Puis quinze jeunes pousses sont sélectionnées. Les équipes constituées débutent le travail. Ce soir, les portes de l’université fermeront à minuit.
Certains viennent avec un projet, mais la majorité rejoint une équipe. « J’ai toujours été intéressé par l’entrepreneuriat », explique Pierre Maury, 24 ans, consultant en recrutement qui a intégré Bonne pioche, un site d’intérim pour les jobs étudiants. « Ici, je peux prendre des contacts et emmagasiner des connaissances », dit-il.
« Pour moi, l’intérêt est de former une équipe avec des profils complémentaires au mien : design, marketing, finance… Peut-être certains continueront-ils l’aventure avec moi après », explique Loubna Ksibi, étudiante en master Innovation, réseaux et numérique à Dauphine et porteuse du projet Mama Cook’in (livraison de plats cuisinés par des femmes en réinsertion professionnelle).
Un aspect marathon
Le lendemain, les groupes sont répartis dans les salles de l’université. Les plus motivés sont arrivés à 7 h 30. L’équipe Bonne pioche travaille dur, aidée par Geoffroy de La Rochebrochard, directeur marketing de la start-up Save et mentor expert pour le week-end. « Les questions importantes sont : comment allez-vous démarcher les étudiants ? Quelles entreprises vont poster des annonces sur votre site et comment ? », énonce ce dernier devant l’équipe. « Faire une vidéo virale [diffusée partout grâce aux recommandations des réseaux sociaux] », « organiser un concours »… Les idées fusent. Marion Nathan, 28 ans, ex-manager chez Leroy-Merlin et porteuse du projet, note les idées sur des Post-it colorés.
Travailler en urgence et, qui plus est, avec des personnes que l’on ne connaît pas « est la magie du Startup Weekend », assure Hugo Caffarel, 27 ans, ex-commercial chez Michel & Augustin et porteur du projet « Mmmh », un conseiller culinaire personnel, avec lequel on discute via WhatsApp pour poser ses questions, obtenir des solutions concrètes et profiter de l’expertise des spécialistes. « Avoir un timing limité oblige à supprimer toutes les fioritures. Cela pousse à trancher. On produit deux fois plus que ce qu’on avait imaginé. »

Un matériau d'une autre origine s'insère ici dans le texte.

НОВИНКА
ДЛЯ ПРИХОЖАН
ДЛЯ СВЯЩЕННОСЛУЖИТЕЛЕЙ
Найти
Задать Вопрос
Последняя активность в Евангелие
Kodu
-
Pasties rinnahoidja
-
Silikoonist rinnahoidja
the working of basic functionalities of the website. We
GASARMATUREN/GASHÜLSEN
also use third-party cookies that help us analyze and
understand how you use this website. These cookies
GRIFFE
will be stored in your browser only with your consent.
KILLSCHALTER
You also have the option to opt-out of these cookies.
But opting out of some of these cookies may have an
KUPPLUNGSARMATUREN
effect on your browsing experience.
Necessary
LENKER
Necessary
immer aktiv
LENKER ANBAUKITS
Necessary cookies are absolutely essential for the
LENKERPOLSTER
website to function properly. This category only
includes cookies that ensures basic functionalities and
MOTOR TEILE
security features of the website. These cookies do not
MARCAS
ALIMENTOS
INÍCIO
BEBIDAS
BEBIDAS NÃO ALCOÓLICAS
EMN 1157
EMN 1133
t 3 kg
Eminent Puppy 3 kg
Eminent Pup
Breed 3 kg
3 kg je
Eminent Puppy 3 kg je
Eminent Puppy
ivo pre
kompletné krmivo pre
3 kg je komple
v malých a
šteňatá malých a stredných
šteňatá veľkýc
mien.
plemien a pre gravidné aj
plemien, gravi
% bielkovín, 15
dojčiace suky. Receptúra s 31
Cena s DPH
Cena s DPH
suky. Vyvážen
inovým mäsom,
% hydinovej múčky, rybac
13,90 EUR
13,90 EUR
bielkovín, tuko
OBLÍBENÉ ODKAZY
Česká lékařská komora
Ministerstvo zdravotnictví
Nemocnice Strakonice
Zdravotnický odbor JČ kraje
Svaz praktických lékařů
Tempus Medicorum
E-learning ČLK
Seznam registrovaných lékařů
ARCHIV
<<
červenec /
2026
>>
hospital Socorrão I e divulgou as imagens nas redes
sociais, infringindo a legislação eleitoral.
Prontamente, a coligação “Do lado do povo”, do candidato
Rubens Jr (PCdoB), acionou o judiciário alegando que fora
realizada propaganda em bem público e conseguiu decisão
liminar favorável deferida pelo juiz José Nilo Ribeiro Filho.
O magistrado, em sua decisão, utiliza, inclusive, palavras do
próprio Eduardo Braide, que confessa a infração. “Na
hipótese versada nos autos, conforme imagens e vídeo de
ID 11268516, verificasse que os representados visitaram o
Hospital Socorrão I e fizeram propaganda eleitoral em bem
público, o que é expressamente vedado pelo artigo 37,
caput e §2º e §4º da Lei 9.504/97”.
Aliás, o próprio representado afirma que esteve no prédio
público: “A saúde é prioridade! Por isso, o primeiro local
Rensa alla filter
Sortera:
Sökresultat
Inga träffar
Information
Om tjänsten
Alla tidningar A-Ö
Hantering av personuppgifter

Un aspect marathon qui est aussi la difficulté de l’exercice aux yeux d’Antoine Rolland, 27 ans, designer industriel et membre de l’équipe Mon Jardin (cupcakes à base de farine d’insectes) : « Il faut être capable de ne jamais perdre de vue la finalité de l’idée et de se challenger constamment malgré la fatigue. »
« Ne pas se faire piquer son idée »
Pour Christophe Fourleignie, membre du jury et professionnel de la communication, « s’en tenir à un week-end permet de valider son concept rapidement auprès d’un public large. Généralement, c’est une étape difficile, car on ne peut pas faire cela avec n’importe qui, il faut faire attention à ne pas se faire piquer son idée. Mais ici, la communauté est bienveillante ».

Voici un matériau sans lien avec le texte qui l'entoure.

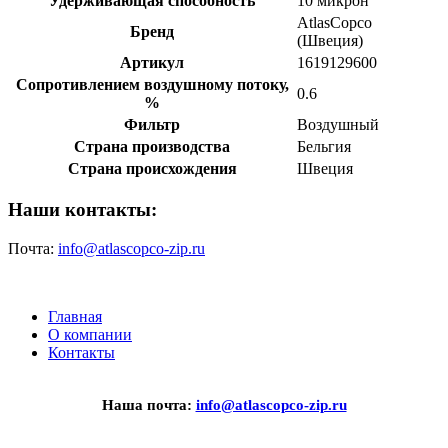
Удерживающая способность
10 микрон
AtlasCopco
Бренд
(Швеция)
Артикул
1619129600
Сопротивлением воздушному потоку,
0.6
%
Фильтр
Воздушный
Страна производства
Бельгия
Страна происхождения
Швеция
Наши контакты:
Почта:
info@atlascopco-zip.ru
Главная
О компании
Контакты
Наша почта:
info@atlascopco-zip.ru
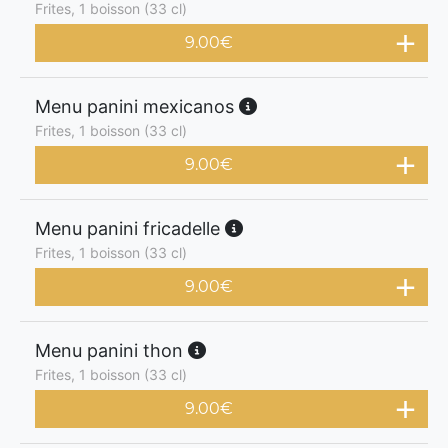
Frites, 1 boisson (33 cl)
9.00
€
Menu panini mexicanos
Frites, 1 boisson (33 cl)
9.00
€
Menu panini fricadelle
Frites, 1 boisson (33 cl)
9.00
€
Menu panini thon
Frites, 1 boisson (33 cl)
9.00
€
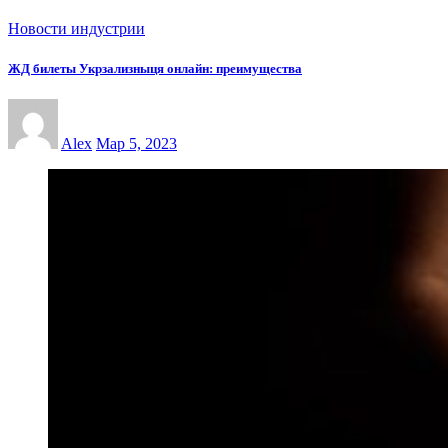
Новости индустрии
ЖД билеты Укрзализныця онлайн: преимущества
Alex
Мар 5, 2023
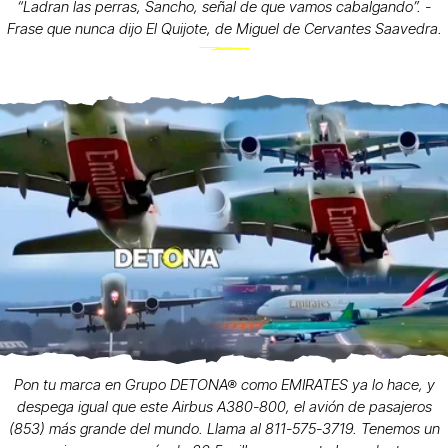
“Ladran las perras, Sancho, señal de que vamos cabalgando”. -
Frase que nunca dijo El Quijote, de Miguel de Cervantes Saavedra.
Pon tu marca en Grupo DETONA® como EMIRATES ya lo hace, y
despega igual que este Airbus A380-800, el avión de pasajeros
(853) más grande del mundo. Llama al 811-575-3719. Tenemos un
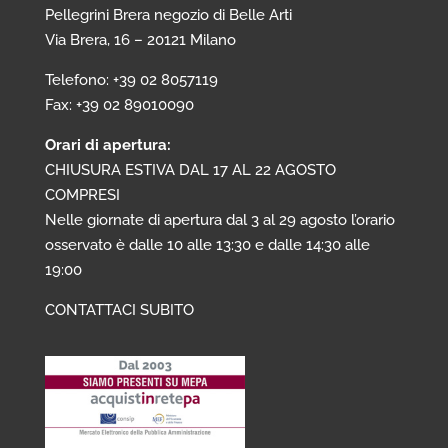
Pellegrini Brera negozio di Belle Arti
Via Brera, 16 – 20121 Milano
Telefono: +39 02 8057119
Fax: +39 02 89010090
Orari di apertura:
CHIUSURA ESTIVA DAL 17 AL 22 AGOSTO
COMPRESI
Nelle giornate di apertura dal 3 al 29 agosto l’orario
osservato è dalle 10 alle 13:30 e dalle 14:30 alle
19:00
CONTATTACI SUBITO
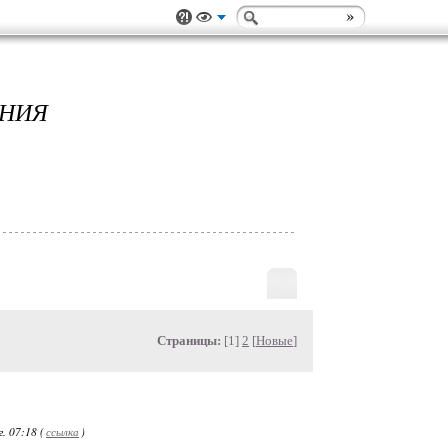
ЕНИЯ
Страницы:
[1]
2
[
Новые
]
. 07:18 (
ссылка
)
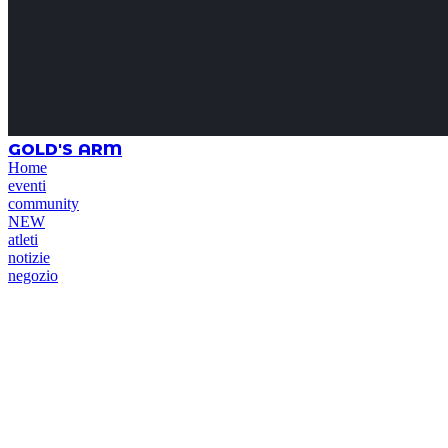
GOLD'S ARM
Home
eventi
community
NEW
atleti
notizie
negozio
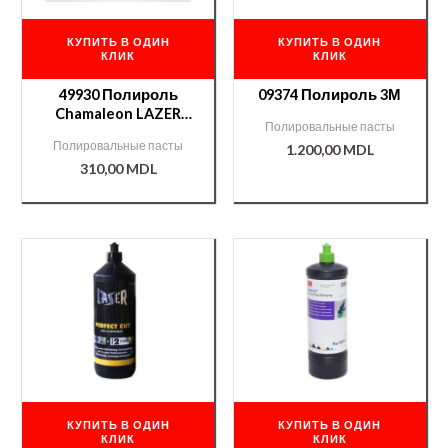
КУПИТЬ В ОДИН
КУПИТЬ В ОДИН
КЛИК
КЛИК
49930 Полироль
09374 Полироль 3М
Chamaleon LAZER
Полировальные пасты
POWER CUT 1 шаг 1кг
Полировальные пасты
1.200,00
MDL
310,00
MDL
КУПИТЬ В ОДИН
КУПИТЬ В ОДИН
КЛИК
КЛИК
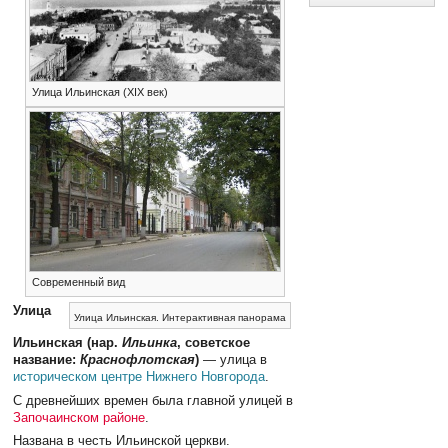
Улица Ильинская (XIX век)
Современный вид
Улица
Улица Ильинская. Интерактивная панорама
Ильинская (нар.
Ильинка
, советское
название:
Краснофлотская
)
— улица в
историческом центре
Нижнего Новгорода
.
С древнейших времен была главной улицей в
Започаинском районе
.
Названа в честь Ильинской церкви.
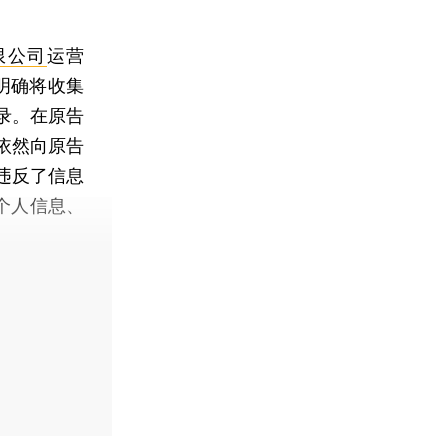
限公司
运营
明确将收集
录。在原告
依然向原告
违反了信息
个人信息、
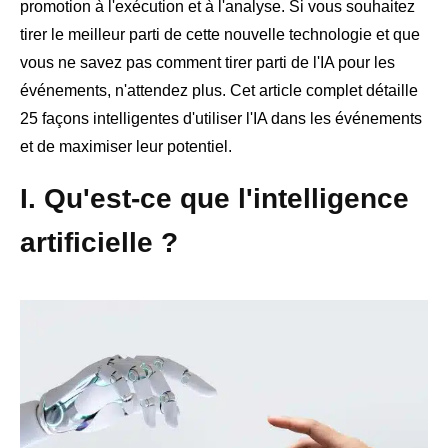
promotion à l'exécution et à l'analyse. Si vous souhaitez
tirer le meilleur parti de cette nouvelle technologie et que
vous ne savez pas comment tirer parti de l'IA pour les
événements, n'attendez plus. Cet article complet détaille
25 façons intelligentes d'utiliser l'IA dans les événements
et de maximiser leur potentiel.
I. Qu'est-ce que l'intelligence
artificielle ?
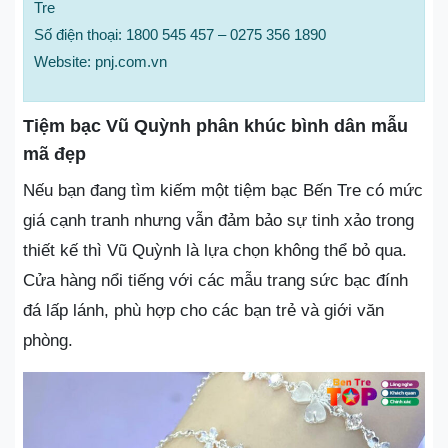
Tre
Số điện thoại: 1800 545 457 – 0275 356 1890
Website: pnj.com.vn
Tiệm bạc Vũ Quỳnh phân khúc bình dân mẫu
mã đẹp
Nếu bạn đang tìm kiếm một tiệm bạc Bến Tre có mức
giá cạnh tranh nhưng vẫn đảm bảo sự tinh xảo trong
thiết kế thì Vũ Quỳnh là lựa chọn không thể bỏ qua.
Cửa hàng nổi tiếng với các mẫu trang sức bạc đính
đá lấp lánh, phù hợp cho các bạn trẻ và giới văn
phòng.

Dimanche soir vient le moment des pitchs finaux. « Il y a parfois des business angels dans la salle », confie Ahmed Dayb, étudiant en master 2 à Dauphine et co-organisateur de l’événement avec l’association Dauphine Genius. A l’issue des présentations, le projet Mon Jardin (depuis rebaptisé MonGrillon Cupcakes) remporte ce Startup Weekend. A la clé : un site vitrine et trois mois chez l’incubateur Paris & Co.

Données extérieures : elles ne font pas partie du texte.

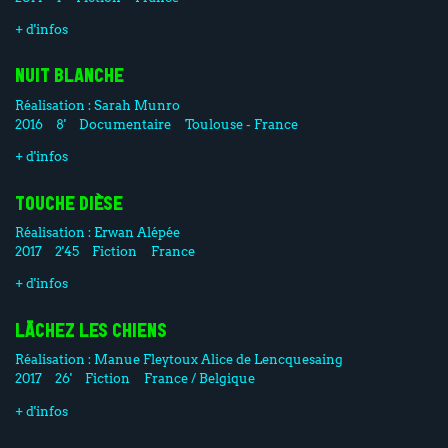
+ d'infos
NUIT BLANCHE
Réalisation :
Sarah Munro
2016
8'
Documentaire
Toulouse - France
+ d'infos
TOUCHE DIÈSE
Réalisation :
Erwan Alépée
2017
2'45
Fiction
France
+ d'infos
LÂCHEZ LES CHIENS
Réalisation :
Manue Fleytoux
Alice de Lencquesaing
2017
26'
Fiction
France / Belgique
+ d'infos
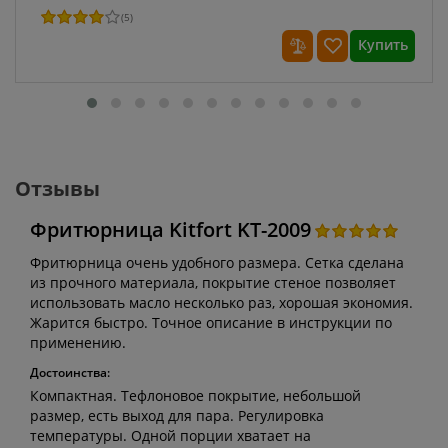
(
5
)
Купить
Отзывы
Фритюрница Kitfort KT-2009
Фритюрница очень удобного размера. Сетка сделана
из прочного материала, покрытие стеное позволяет
использовать масло несколько раз, хорошая экономия.
Жарится быстро. Точное описание в инструкции по
применению.
Достоинства:
Компактная. Тефлоновое покрытие, небольшой
размер, есть выход для пара. Регулировка
температуры. Одной порции хватает на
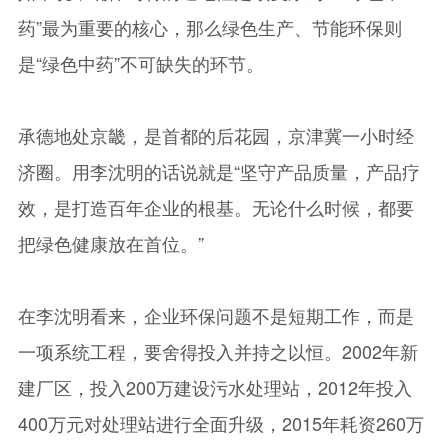
药”最为重要的核心，那么绿色生产、节能环保则
是“绿色中药”不可缺失的环节。
承德地处京畿，是首都的后花园，京津冀一小时经
济圈。用李沈明的话说就是“坚守产品质量，产品疗
效，是打造百年企业的根基。无论什么时候，都要
把绿色健康放在首位。”
在李沈明看来，企业环保问题不是短期工作，而是
一项系统工程，要舍得投入并持之以恒。2002年新
建厂区，投入200万建设污水处理站，2012年投入
400万元对处理站进行全面升级，2015年耗资260万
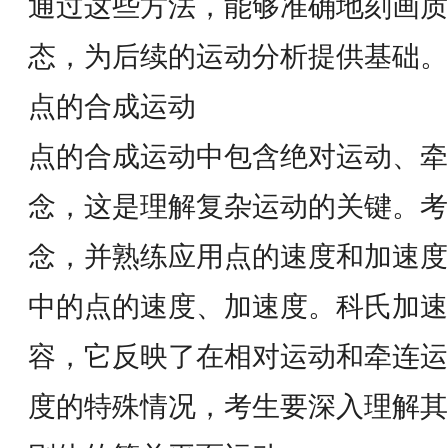
通过这些方法，能够准确地刻画质
态，为后续的运动分析提供基础。
点的合成运动
点的合成运动中包含绝对运动、牵
念，这是理解复杂运动的关键。考
念，并熟练应用点的速度和加速度
中的点的速度、加速度。科氏加速
容，它反映了在相对运动和牵连运
度的特殊情况，考生要深入理解其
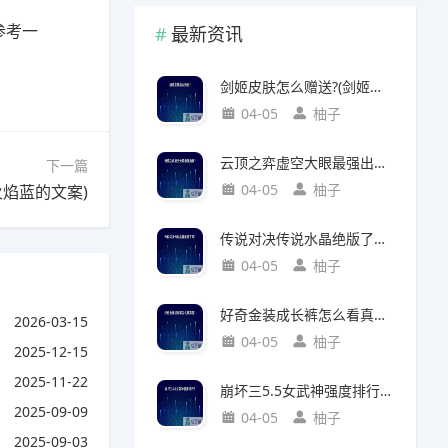
参考一
最新资讯
剑姬皮肤怎么赠送?(剑姬皮肤怎么赠送给别人)
04-05
柚子
云顶之弈虚空大眼最强出装?(云顶之弈虚空之眼出装)
下一篇
04-05
柚子
焰蓝的文案)
传说对决传说水晶绝版了吗?(传说对决 传说水晶)
04-05
柚子
好奇金装成长裤怎么看真假?(好奇金装成长裤怎么看真假鉴别)
2026-03-15
04-05
柚子
2025-12-15
2025-11-22
崩坏三5.5女武神强度排行?(崩坏三5.2女武神强度)
2025-09-09
04-05
柚子
2025-09-03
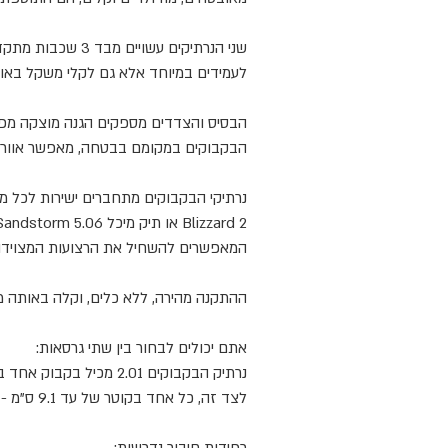
שני הנרתיקים עשויים מבד 3 שכבות מתקדם עמיד במיוחד בפני שחיקה וללא
לעמידים במיוחד אלא גם לקלי משקל באופ
הבסיס והצדדים מספקים הגנה מוצקה מפני
הבקבוקים במקומם בבטחה, מאפשר אוורור
נרתיקי הבקבוקים מתחברים ישירות לכל מ
Blizzard 2
או תיק מיכל
Sandstorm 5.06.
המאפשרים להשחיל את הרצועות המצוידות 
ההתקנה מהירה, ללא כלים, וקלה באותה מ
אתם יכולים לבחור בין שתי גרסאות
:
לצד זה, כל אחד בקוטר של עד 9.1 ס"מ - אידיאלי להרפתקאות ארוכות יותר בהן מים או דלק נוספים חיוניים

« La vraie richesse que vous avez gagnée, ce sont les gens que vous avez rencontrés, ce que vous avez appris ce week-end », s’enthousiasme Damien Gromier au micro. De fait, plusieurs start-up, gagnantes ou pas, sont nées à l’issue de précédents Startup Weekends. C’est le cas d’OptiMiam (place de marché Web entre consommateurs et commerces pour la vente d’excédents), qui vient de lever 500 000 euros, ou encore de MyFeelBack (questionnaires de satisfaction intelligents), qui a levé 1 million d’euros en 2014. « A l’issue de chaque événement, entre un et trois projets se concrétisent réellement en start-up », se réjouit Damien Gromier.